Earlier this year, a BBC investigation found PFAS in water samples in England at levels exceeding European safety levels but not exceeding current safety levels in England and Wales.

This new study, looking at four specific chemicals in the class, suggests that levels of a PFAS in rainwater around the world often “far exceed” US recommended levels for drinking water.

Soil around the world is similarly contaminated, evidence suggests.

The study’s findings lead the authors to conclude that a planetary boundary has been crossed – that there simply is no safe space on Earth to avoid these substances.

“We argue here that we are no longer in this safe operating area because we now have these chemicals everywhere and we can no longer comply with these safety instructions,” said Prof Ian Cousins, the lead author from Stockholm University.

“I’m not saying we’re all going to die from these effects. But we are now in a place where you cannot live anywhere in the world and be assured that the environment is safe.”

While this is undoubtedly a concern, there are some caveats.

Many of these security levels are advisory in nature, meaning they are not legally enforceable.

Other scientists believe that action against these chemicals should wait until the health risks are more clearly established.

Much research has been done on the health risks of PFAS, and scientists say exposure to high levels may be linked to an increased risk of some cancers, fertility problems and developmental delays in children.

However, such associations do not prove cause and effect, and other studies have found no association between PFAS and disease.

But for those who have worked closely with PFAS for years, the evidence in the new research underscores the need for a precautionary approach.

“With this background rain, the values ​​are already higher than these environmental quality criteria. This means that over time we will have a statistically significant impact on human health from these chemicals,” said Prof Crispin Halsall of the University of Lancaster. He was not involved in the Swedish study.

“And how will that manifest itself? I’m not sure, but it will become clear over time because we are exceeding the levels that will cause some harm from human exposure in their drinking water.”

Removing the chemicals in the study from drinking water at sewage treatment plants is possible, albeit expensive.


Rainwater around the world exceeds US safety guidelines, scientists say

However, according to the authors, breaking below the US advisory level is extremely difficult.

As scientists have gained more knowledge about PFAS over the past 20 years, the safety warnings have been steadily lowered.

This has also happened with regard to the presence of these chemicals in the soil – and this also causes problems.

In the Netherlands, in 2018 the Ministry of Infrastructure set new limit values ​​for the concentration of PFAS in soil and dredged material.

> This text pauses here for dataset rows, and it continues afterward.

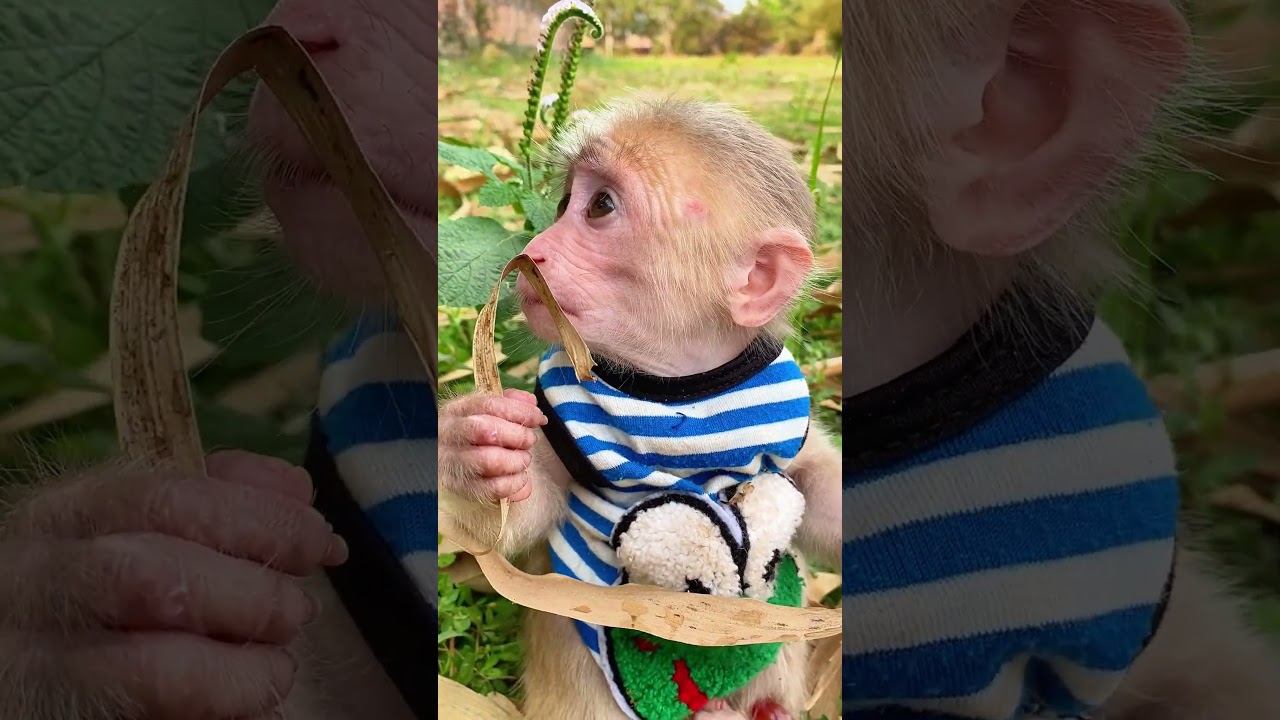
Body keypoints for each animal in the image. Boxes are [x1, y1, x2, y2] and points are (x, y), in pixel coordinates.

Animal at [436, 95, 844, 720]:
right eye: (564, 204)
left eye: (599, 207)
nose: (533, 252)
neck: (677, 384)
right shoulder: (559, 413)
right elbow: (526, 514)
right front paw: (474, 448)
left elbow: (816, 490)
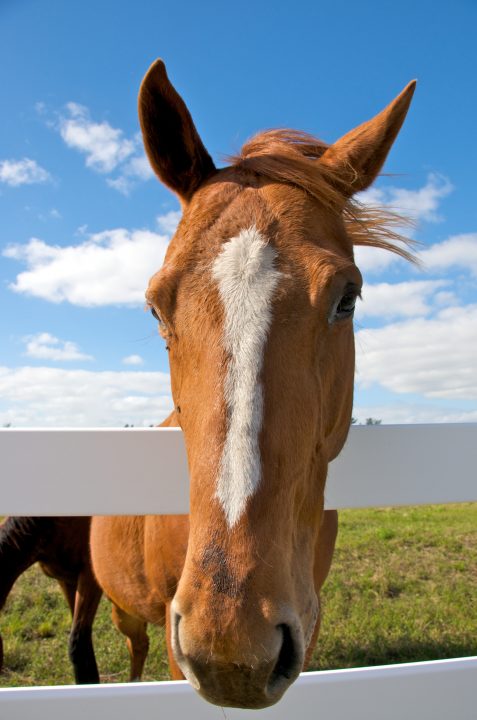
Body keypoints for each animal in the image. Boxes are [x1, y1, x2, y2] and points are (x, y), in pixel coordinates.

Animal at [91, 59, 415, 709]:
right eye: (155, 306)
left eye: (347, 297)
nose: (231, 647)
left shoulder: (307, 623)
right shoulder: (178, 642)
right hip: (125, 611)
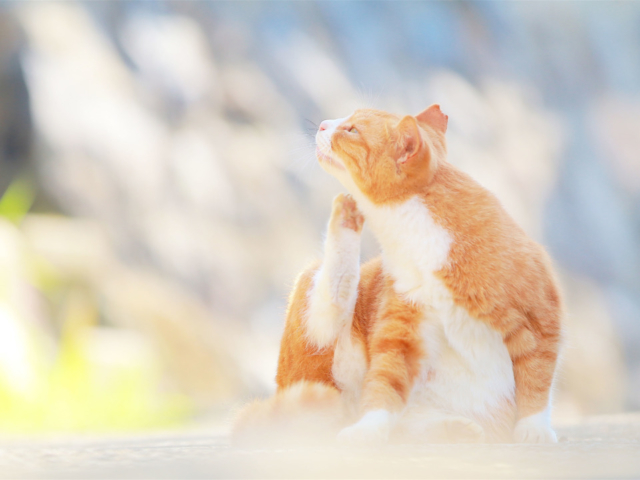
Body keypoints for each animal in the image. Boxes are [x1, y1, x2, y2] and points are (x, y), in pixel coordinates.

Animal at [232, 105, 564, 446]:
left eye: (352, 130)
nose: (323, 124)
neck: (417, 242)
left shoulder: (541, 317)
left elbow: (537, 381)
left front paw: (534, 428)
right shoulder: (403, 326)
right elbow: (385, 384)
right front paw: (366, 429)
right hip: (320, 319)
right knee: (331, 306)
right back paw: (345, 217)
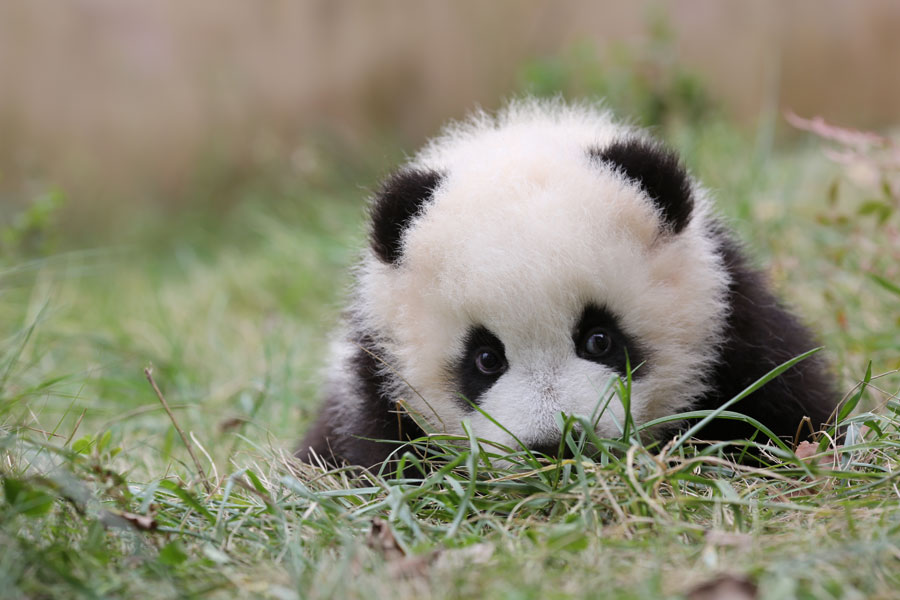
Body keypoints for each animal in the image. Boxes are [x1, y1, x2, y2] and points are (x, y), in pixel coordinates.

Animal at [298, 99, 837, 469]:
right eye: (486, 358)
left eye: (599, 339)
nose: (555, 445)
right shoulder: (372, 390)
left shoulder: (736, 327)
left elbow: (783, 411)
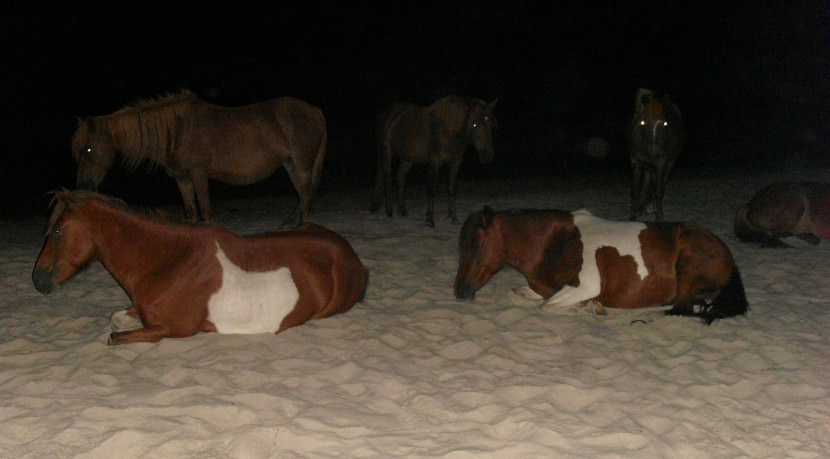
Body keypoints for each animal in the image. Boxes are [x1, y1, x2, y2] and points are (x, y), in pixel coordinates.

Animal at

However, this meant that 70% of the construction projects with soil removal or excavation were stopped. After protests, the government relaxed the guidelines.

According to the new study, such relaxation of safety levels is also likely to be the case for water contamination.

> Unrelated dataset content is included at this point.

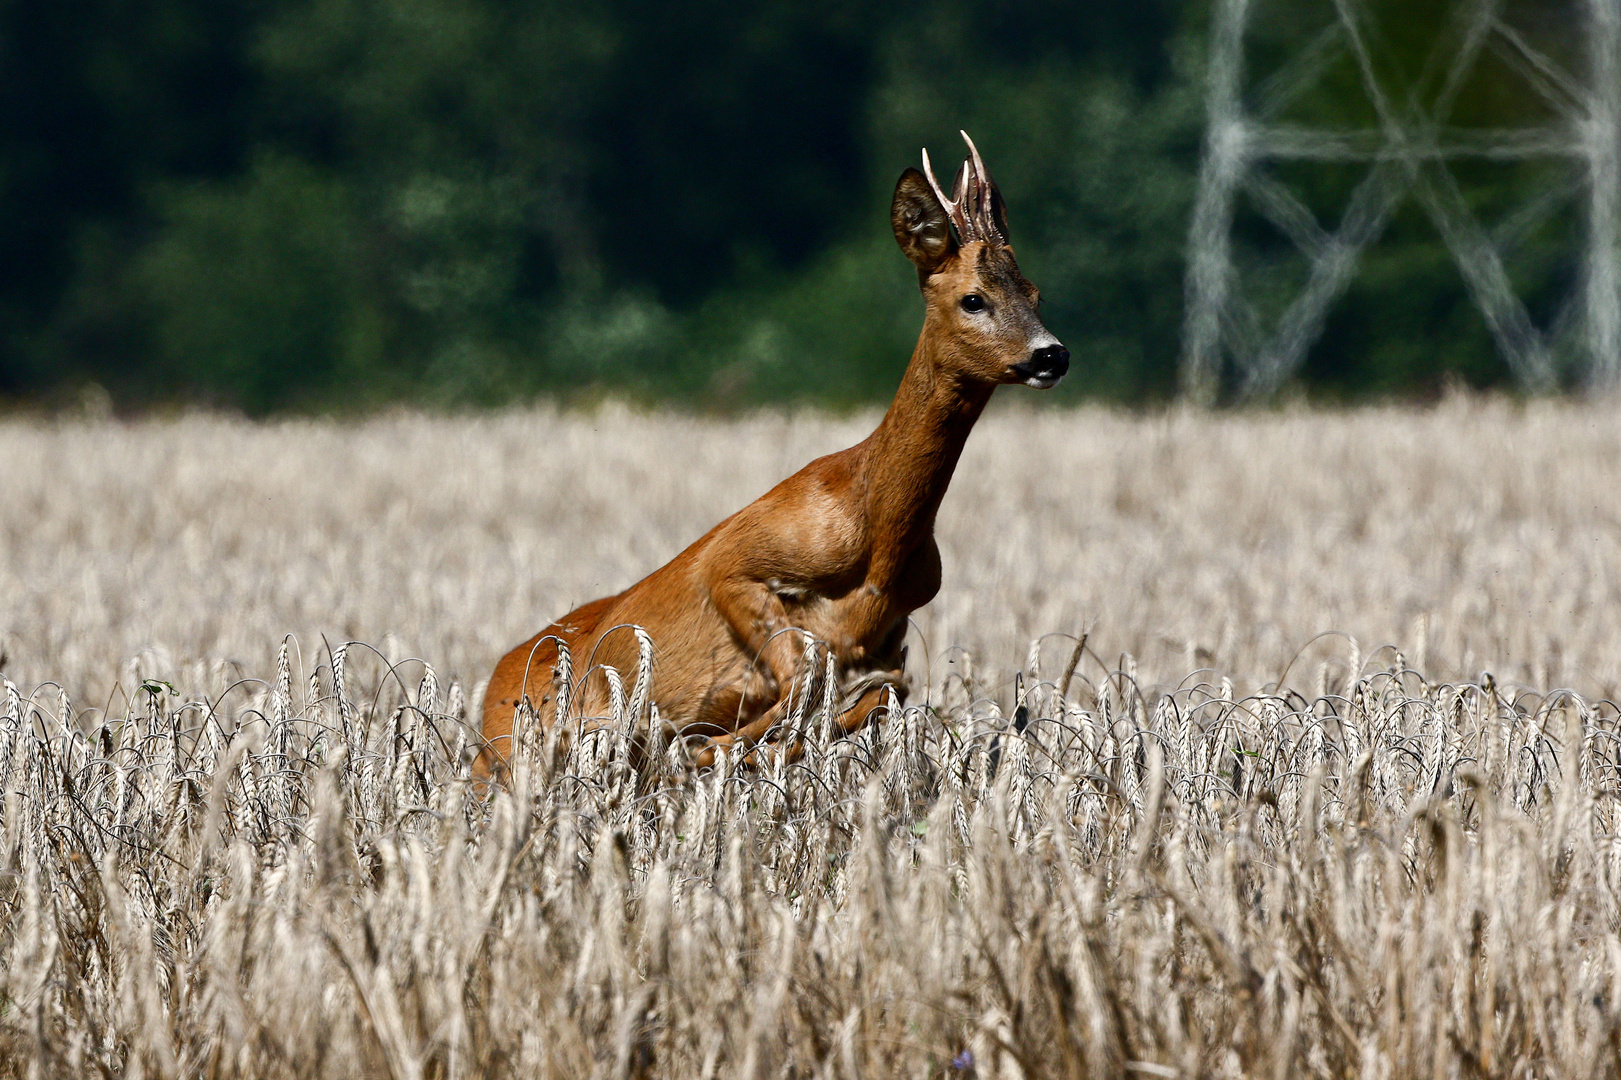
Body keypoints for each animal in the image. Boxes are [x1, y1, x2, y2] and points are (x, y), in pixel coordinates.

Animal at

“If you applied these guidelines everywhere, you wouldn’t be able to build anywhere,” said Prof Ian Cousins.

“I think they will do the same with the US drinking water recommendations because they are not practical to apply.

“It’s not because there’s anything wrong with the risk assessment. It’s just that you can’t apply those things. From an economic point of view, it is simply impossible to apply any of these guidelines.”


A construction site in the Netherlands – many projects in the country had to be stopped due to restrictions on PFAS

The biggest challenge with these chemicals is their persistence, not their toxicity, the study authors say.

While some harmful PFAS were phased out by manufacturers two decades ago, they remain in water, air and soil.

One way PFAS circulate through the environment is as tiny particles that are carried into the air in sea spray and then back to land.

This inability to be broken down in the environment means that PFAS are now found even in remote areas of Antarctica, Prof. Halsall recently reported.

While there are moves at European level to limit the use of these chemicals and find more harmless substitutes, there are also hopes that industry will quickly phase out the use of PFAS.

“We need persistent chemicals and substances, we want our products to last while we use them,” said Prof Cousins.

“And while there are conservative voices in the industry, there are also progressive players. I feel very optimistic when I see these advanced industries working together.”

The research results were published in the journal Environmental Science & Technology.